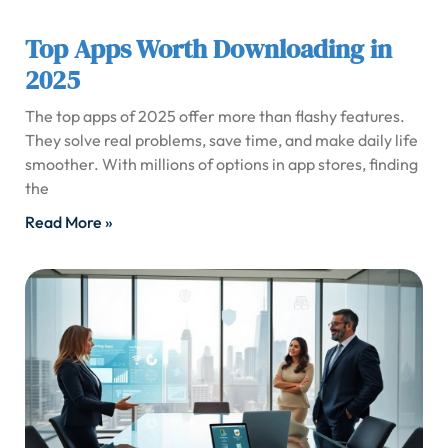
Top Apps Worth Downloading in
2025
The top apps of 2025 offer more than flashy features.
They solve real problems, save time, and make daily life
smoother. With millions of options in app stores, finding
the
Read More »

────────────────

* _TASK REQUIREMENTS_
Please find every line in the entries that contains the word "flashy" and copy each of those lines.

* _WRITTEN SOLUTION_
The top apps of 2025 offer more than flashy features.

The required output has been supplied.